Journal poétique / www.jouyanna.ch

découpe

dimanche 8 novembre 2015, par Anna Jouy

....J’ai dû ouvrir, après avoir cherché dans ma tête toutes les échappatoires possibles et même celle qui ferait que l’homme allait simplement se lasser de sonner et me laisser. Il n’en a rien fait. Il a poursuivi et j’ai su que je n’allais pas y couper. J’ai ouvert. En essayant d’accrocher un sourire à ma face. On m’a souvent répété que ça faisait la différence. J’ai souri mais sans doute n’étais-je pas si convaincante. Il m’a regardé dans les yeux. C’est effrayant quelqu’un qui vous regarde dans les yeux.
 Peut-on se parler ?
 Non.
Non, c’est ce que je voulais dire. C’est tout ce que je voulais dire mais il ne l’entendait pas ainsi. Il fallait parler. Qu’avait-on à raconter ? Moi je n’éprouve plus ce besoin. Me parler à moi- même est déjà d’un commerce délicat. Alors, avec un autre, un homme, un voisin en plus. Il y a dans le mot voisin, tout un espace. Et c’est la seule chose que je supporte, la distance supposée, car autrement ce serait un proche. Je n’aime pas le proche non plus, cela dit. Il a quelque chose de faux lui aussi.

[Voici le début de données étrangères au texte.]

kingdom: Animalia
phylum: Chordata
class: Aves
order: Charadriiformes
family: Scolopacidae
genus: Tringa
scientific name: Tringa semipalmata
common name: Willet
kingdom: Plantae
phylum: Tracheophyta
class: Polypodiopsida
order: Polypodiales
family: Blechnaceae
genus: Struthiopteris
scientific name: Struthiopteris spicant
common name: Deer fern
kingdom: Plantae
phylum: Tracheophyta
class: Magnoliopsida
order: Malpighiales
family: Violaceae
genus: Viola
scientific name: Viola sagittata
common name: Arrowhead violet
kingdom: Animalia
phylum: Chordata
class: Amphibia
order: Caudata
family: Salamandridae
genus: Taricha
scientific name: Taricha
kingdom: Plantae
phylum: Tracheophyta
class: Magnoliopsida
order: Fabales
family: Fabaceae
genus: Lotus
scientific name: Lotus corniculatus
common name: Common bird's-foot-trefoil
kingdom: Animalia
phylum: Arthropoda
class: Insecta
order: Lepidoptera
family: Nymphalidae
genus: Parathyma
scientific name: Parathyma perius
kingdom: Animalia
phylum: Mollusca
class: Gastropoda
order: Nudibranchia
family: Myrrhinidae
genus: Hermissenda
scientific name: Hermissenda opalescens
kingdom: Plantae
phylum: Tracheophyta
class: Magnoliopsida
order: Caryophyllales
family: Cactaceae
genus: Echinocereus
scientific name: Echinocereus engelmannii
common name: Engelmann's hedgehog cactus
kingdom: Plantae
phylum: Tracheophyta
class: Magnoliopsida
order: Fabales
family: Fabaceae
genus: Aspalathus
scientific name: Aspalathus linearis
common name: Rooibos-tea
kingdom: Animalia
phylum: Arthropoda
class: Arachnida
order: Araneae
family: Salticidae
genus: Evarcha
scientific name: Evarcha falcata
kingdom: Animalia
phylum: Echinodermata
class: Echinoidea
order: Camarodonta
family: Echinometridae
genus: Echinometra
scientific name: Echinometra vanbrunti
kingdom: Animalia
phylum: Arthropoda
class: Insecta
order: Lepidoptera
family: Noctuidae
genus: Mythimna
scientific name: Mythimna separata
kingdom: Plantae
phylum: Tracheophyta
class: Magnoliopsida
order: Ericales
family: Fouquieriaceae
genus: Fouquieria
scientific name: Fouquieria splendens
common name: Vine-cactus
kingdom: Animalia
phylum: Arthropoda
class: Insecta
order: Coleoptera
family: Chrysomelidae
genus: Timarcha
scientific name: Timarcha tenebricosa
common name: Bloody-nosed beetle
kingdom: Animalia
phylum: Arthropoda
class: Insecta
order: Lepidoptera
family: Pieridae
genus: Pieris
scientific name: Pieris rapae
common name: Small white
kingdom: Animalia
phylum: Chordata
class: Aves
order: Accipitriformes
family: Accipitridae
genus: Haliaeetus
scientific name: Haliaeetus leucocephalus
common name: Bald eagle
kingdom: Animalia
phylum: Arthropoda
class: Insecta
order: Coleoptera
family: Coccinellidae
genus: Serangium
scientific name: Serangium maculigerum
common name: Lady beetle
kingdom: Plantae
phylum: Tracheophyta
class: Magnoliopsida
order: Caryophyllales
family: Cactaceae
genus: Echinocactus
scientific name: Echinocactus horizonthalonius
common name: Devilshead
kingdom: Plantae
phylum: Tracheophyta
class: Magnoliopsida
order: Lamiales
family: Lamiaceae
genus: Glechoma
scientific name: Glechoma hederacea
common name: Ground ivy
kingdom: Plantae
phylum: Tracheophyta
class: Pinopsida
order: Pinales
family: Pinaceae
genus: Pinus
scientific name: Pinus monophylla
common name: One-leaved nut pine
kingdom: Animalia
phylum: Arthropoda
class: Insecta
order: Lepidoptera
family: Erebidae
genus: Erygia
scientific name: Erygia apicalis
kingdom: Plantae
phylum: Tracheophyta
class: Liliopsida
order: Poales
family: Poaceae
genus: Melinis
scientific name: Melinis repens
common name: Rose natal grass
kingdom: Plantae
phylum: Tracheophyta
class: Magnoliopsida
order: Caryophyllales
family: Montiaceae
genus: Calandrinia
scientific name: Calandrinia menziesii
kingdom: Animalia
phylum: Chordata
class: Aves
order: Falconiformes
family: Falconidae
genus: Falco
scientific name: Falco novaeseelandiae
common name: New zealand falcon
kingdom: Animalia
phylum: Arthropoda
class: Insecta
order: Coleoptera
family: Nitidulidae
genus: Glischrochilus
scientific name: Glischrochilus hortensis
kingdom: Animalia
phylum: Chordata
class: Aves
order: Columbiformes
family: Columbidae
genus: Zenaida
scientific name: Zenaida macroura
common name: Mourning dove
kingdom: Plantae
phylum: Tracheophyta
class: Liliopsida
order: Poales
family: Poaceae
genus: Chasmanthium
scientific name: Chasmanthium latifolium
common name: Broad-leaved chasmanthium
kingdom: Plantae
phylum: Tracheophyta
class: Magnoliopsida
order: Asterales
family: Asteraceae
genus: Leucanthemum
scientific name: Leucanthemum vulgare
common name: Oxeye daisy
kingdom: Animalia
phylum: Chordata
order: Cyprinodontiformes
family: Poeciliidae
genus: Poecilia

Être proche de quoi ? De sa pensée, de sa douleur, de sa joie ? Non, juste de sa viande, de la génétique de sa viande, sa traçabilité comme on dit maintenant. Je suis filée par le proche. Lui, mon pré, mon écurie en somme, l’endroit où je fus gavée, l’oie de famille. Je voulais dire non à ce type qui venait me déranger pour que nous « parlions ». J’ai tout de suite senti que ce serait plutôt, j’ai deux mots à vous dire.
 Oui, c’est à quel sujet ?
 Vous ne devinez pas ?
La neige s’est remise à tomber juste à ce moment-là, une neige très belle, avec d’énormes flocons. On aurait dit de ces couches de mouchoir quand on les sépare, un tissage fluide de matière. Cela m’a mise en alerte, je pense. Mon esprit anticipe...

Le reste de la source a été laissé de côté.